=== DATA SUPPLIED ===

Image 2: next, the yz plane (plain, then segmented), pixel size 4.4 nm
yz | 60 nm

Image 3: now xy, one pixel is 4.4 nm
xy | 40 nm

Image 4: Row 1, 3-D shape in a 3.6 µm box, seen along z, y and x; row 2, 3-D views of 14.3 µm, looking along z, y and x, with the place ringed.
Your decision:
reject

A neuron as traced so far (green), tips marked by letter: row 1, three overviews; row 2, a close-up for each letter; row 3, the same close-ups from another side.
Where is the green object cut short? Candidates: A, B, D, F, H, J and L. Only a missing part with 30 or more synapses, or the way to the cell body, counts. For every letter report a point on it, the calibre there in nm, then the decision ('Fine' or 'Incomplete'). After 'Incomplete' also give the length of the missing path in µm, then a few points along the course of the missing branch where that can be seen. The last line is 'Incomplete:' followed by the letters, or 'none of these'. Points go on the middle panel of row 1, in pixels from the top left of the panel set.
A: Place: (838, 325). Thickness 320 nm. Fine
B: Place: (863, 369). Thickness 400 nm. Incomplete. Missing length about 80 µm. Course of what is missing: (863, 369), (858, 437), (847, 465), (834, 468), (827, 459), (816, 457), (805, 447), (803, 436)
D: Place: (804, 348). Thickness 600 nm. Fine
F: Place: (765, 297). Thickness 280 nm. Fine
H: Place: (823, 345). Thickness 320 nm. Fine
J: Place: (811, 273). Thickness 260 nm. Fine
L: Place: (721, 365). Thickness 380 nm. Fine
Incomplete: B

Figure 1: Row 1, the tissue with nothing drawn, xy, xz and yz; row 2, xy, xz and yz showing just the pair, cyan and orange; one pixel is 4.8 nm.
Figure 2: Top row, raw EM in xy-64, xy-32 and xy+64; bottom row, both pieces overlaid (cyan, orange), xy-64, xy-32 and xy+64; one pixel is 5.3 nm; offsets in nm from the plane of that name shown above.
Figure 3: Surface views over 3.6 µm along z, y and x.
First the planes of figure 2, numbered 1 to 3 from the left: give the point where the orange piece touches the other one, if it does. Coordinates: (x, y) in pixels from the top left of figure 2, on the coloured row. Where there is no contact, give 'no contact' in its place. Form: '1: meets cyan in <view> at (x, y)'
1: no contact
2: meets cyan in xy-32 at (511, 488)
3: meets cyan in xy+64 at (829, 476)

===

## ASSIGNED TASK
From the line that contains "First the planes" down to the final line of the entries, print every line exactly as it is, and only those lines.

## ANSWER TO THIS PROBLEM
First the planes of figure 2, numbered 1 to 3 from the left: give the point where the orange piece touches the other one, if it does. Coordinates: (x, y) in pixels from the top left of figure 2, on the coloured row. Where there is no contact, give 'no contact' in its place. Form: '1: meets cyan in <view> at (x, y)'
1: no contact
2: meets cyan in xy-32 at (511, 488)
3: meets cyan in xy+64 at (829, 476)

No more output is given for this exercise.